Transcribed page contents

::::

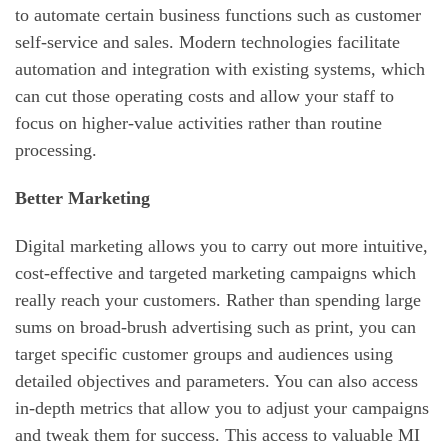
to automate certain business functions such as customer
self-service and sales. Modern technologies facilitate
automation and integration with existing systems, which
can cut those operating costs and allow your staff to
focus on higher-value activities rather than routine
processing.
Better Marketing
Digital marketing allows you to carry out more intuitive,
cost-effective and targeted marketing campaigns which
really reach your customers. Rather than spending large
sums on broad-brush advertising such as print, you can
target specific customer groups and audiences using
detailed objectives and parameters. You can also access
in-depth metrics that allow you to adjust your campaigns
and tweak them for success. This access to valuable MI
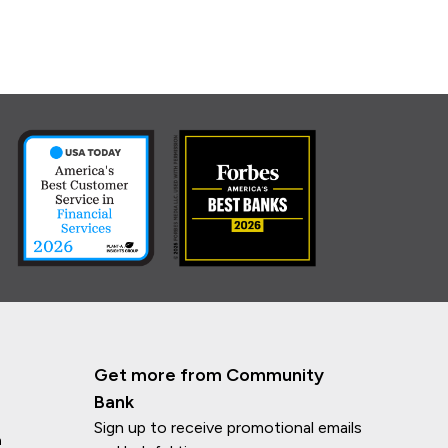
Get more from Community
Bank
Sign up to receive promotional emails
n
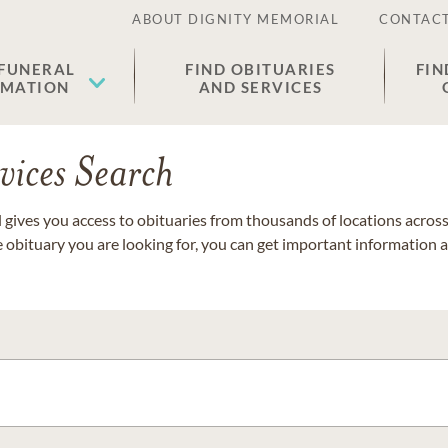
ABOUT DIGNITY MEMORIAL
CONTACT
 FUNERAL
FIND OBITUARIES
FIN
EMATION
AND SERVICES
vices Search
gives you access to obituaries from thousands of locations across 
e obituary you are looking for, you can get important information 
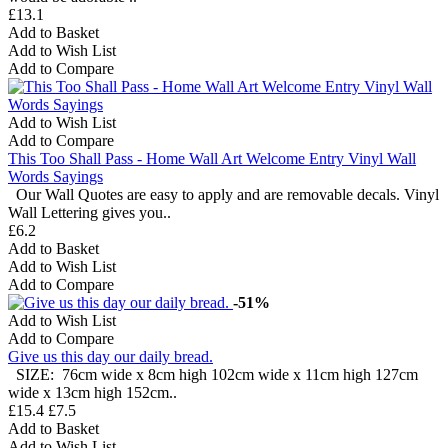
£13.1
Add to Basket
Add to Wish List
Add to Compare
Add to Wish List
Add to Compare
This Too Shall Pass - Home Wall Art Welcome Entry Vinyl Wall
Words Sayings
Our Wall Quotes are easy to apply and are removable decals. Vinyl
Wall Lettering gives you..
£6.2
Add to Basket
Add to Wish List
Add to Compare
-51%
Add to Wish List
Add to Compare
Give us this day our daily bread.
SIZE: 76cm wide x 8cm high 102cm wide x 11cm high 127cm
wide x 13cm high 152cm..
£15.4
£7.5
Add to Basket
Add to Wish List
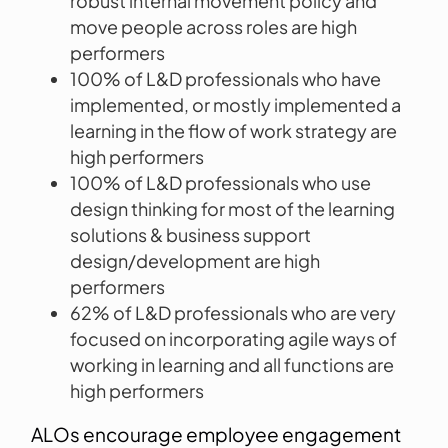
robust internal movement policy and
move people across roles are high
performers
100% of L&D professionals who have
implemented, or mostly implemented a
learning in the flow of work strategy are
high performers
100% of L&D professionals who use
design thinking for most of the learning
solutions & business support
design/development are high
performers
62% of L&D professionals who are very
focused on incorporating agile ways of
working in learning and all functions are
high performers
ALOs encourage employee engagement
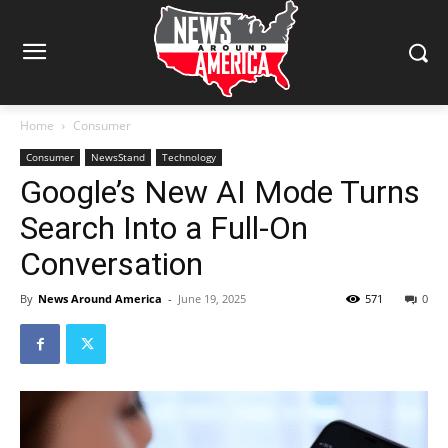
Home
Consumer
Consumer
NewsStand
Technology
Google’s New AI Mode Turns
Search Into a Full-On
Conversation
By
News Around America
-
June 19, 2025
571
0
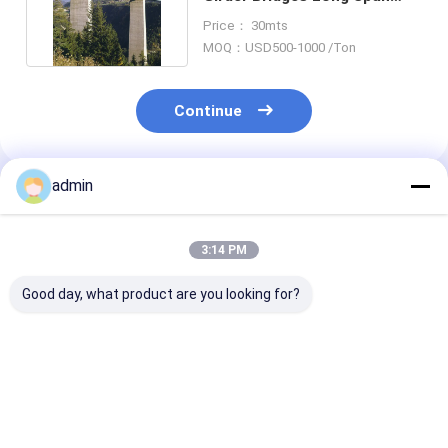
Multicell Prefab Highway
Price： 30mts
MOQ：USD500-1000 /Ton
Continue
admin
Recommended Products
3:14 PM
Good day, what product are you looking for?
Customized Steel
Precast Steel Box
Permanent Ste
Plate Girder Bridges
Girder Bridge For
Girder Bridge
Single Cell Box
Sale Railway Heavy
Bespoke Segm
Footbridge
Duty
Box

::::

HOW TO COMPLETE THIS TASK: Go through the entries above and count each line that contains the string "more". Reply only with the total.

PROBLEM SOLUTION: 2